← AHMAD BILAL / INDEX CASE 01 / 07 · ARTICOS · 2025–2026
AI · 0→1 · LEADRESEARCH PLATFORMEVIDENCE LAYER

Articos: research you can audit in 30 minutes

Six months designing an AI research-report generator that survives the strict-reader test. This is what it looks like when a senior researcher has to defend the output. I led the research, the experience, and the production build.

ROLE
Lead Researcher & Product Designer
COMPANY
Articos (Disrupt Labs)
TYPE
AI Research Platform
TIMELINE
2025–2026 · 6 months
0%theme recall · 47-study eval
user growth · 6 months
0active users · GA4
0studies validated (36 verified)
FIG.01ENLARGE ↗ Articos critique-and-repair stage UI showing confidence bands, source pins, and the repair preview
FIG.01. The model writes a section, the system critiques it, then the system repairs it. The user sees the result, not the model’s first draft. // click to enlarge

Overview

Traditional user research costs $5k–$30k per study and takes weeks. That blocks agencies on five-day timelines, SaaS teams shipping weekly, and founders without budget. Most AI research tools collapsed into chat wrappers that produce fluent-but-unfaithful interviews. The hard problem is generating one a senior UX researcher would put their name on. I led the research, design, and production build of Articos around a single principle: the product refuses to ship a report it cannot defend.

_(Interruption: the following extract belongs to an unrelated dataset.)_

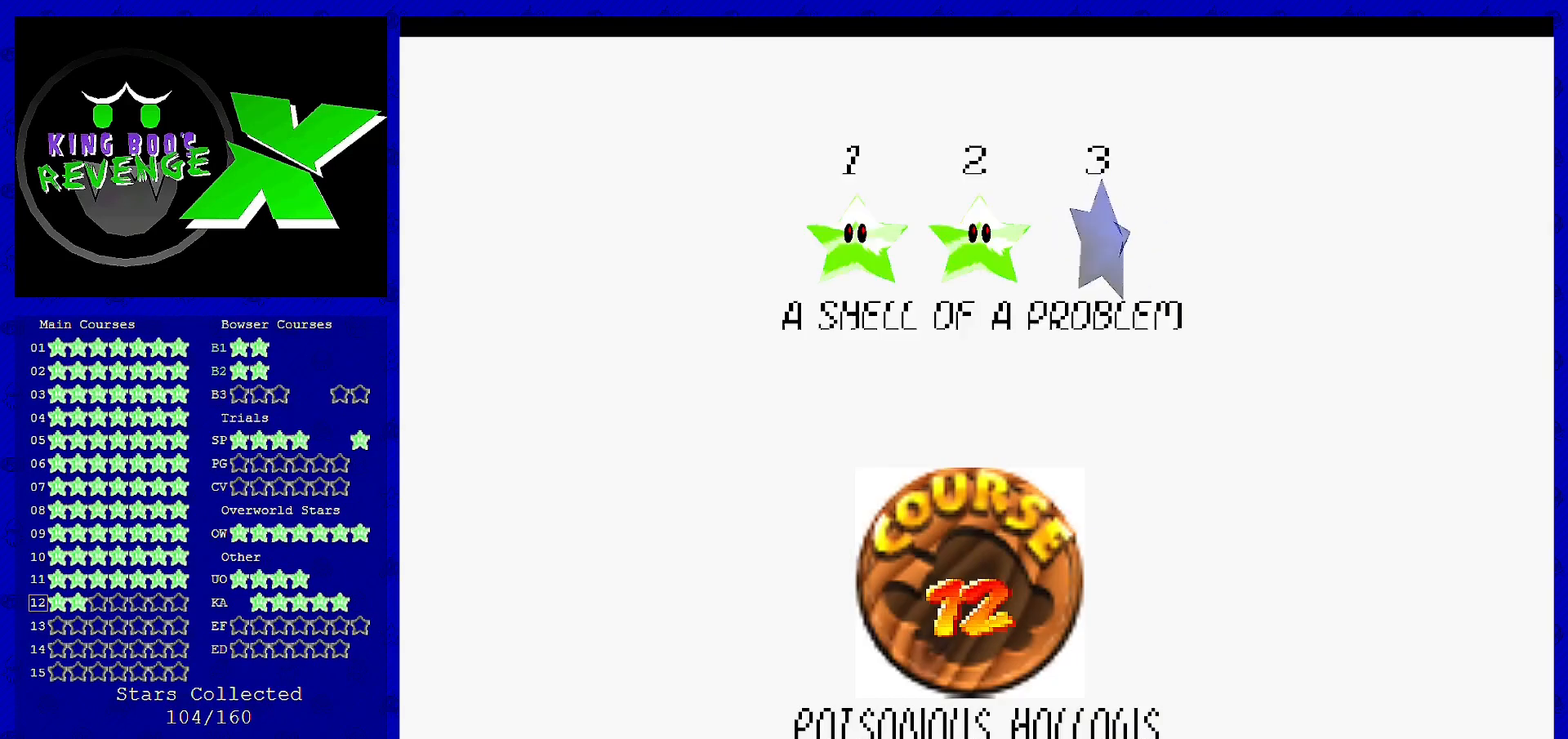
{"buttons": [], "left_stick": "center", "events": []}
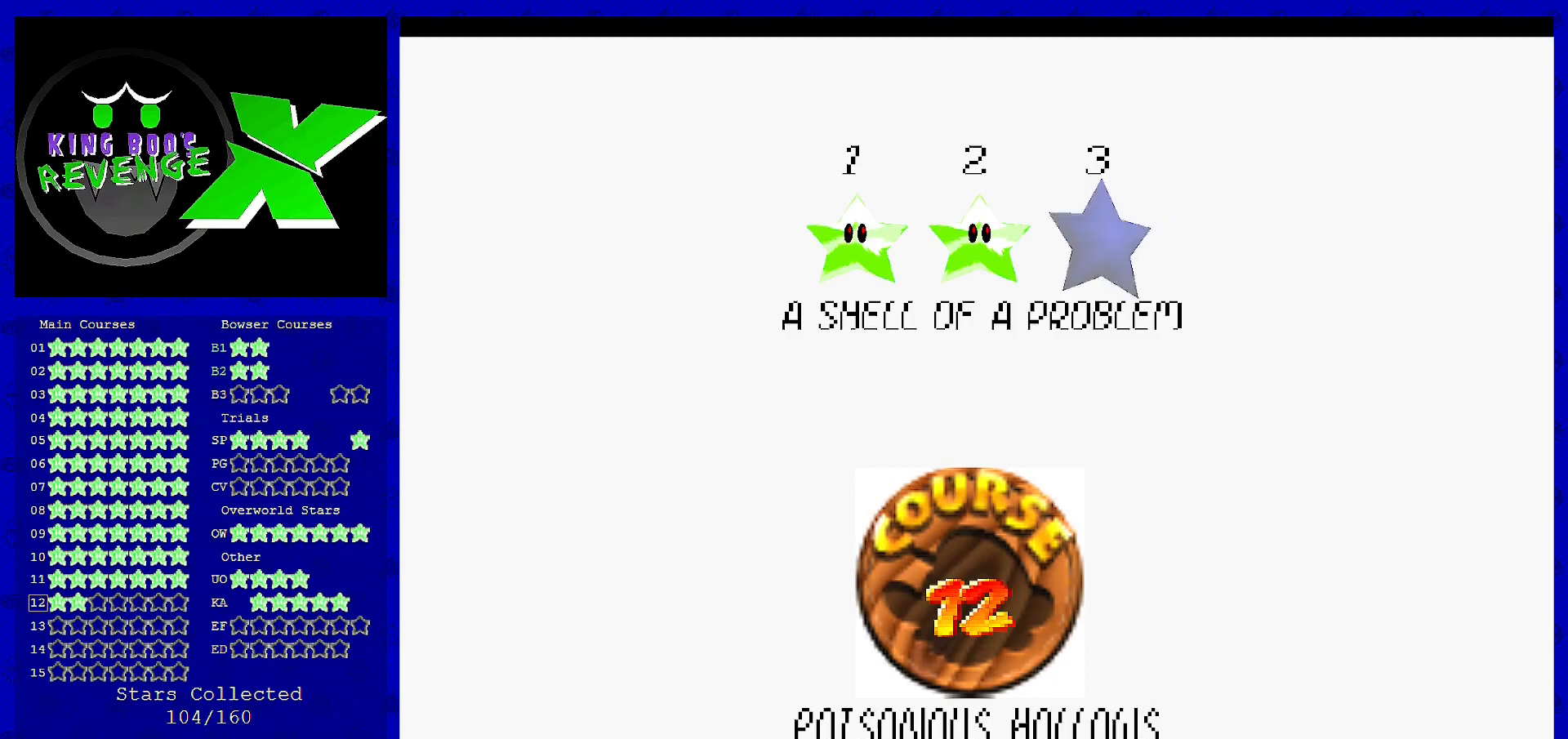
{"buttons": [], "left_stick": "center", "events": []}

01 · The bar: a report a senior UXR would sign

We built the rubric before the prompt. Optimize for fluency and the work fails on contact with someone who reads Baymard and NN/g. Six criteria, each scored against every draft before any model call shipped:

EVIDENCE SPECIFICITY
Every claim ties to a source paragraph; vague generalities fail.
NON-OBVIOUSNESS
Insight surprises a researcher who already read the source corpus.
TRACEABILITY
Any claim is auditable back to its source within two clicks.
CAVEATS
Limitations, sample bounds, and refuting evidence are present, not hidden.
HYPOTHESIS DISCIPLINE
The model never sees the hypothesis before generation, so confirmation bias is blocked at the architecture level.
EXECUTIVE USEFULNESS
A non-researcher can act on the summary without misreading nuance.

The rubric became an executable eval harness. Forty-seven studies routed through it; 36 passed the citation-traceability check; the other 11 exposed exactly the failures the rubric named. Evidence specificity was the hardest pass. First-pass synthesis produced confident-but-unsourced claims at 38% of the rate of the final pipeline. Closing that gap is the rest of this case study.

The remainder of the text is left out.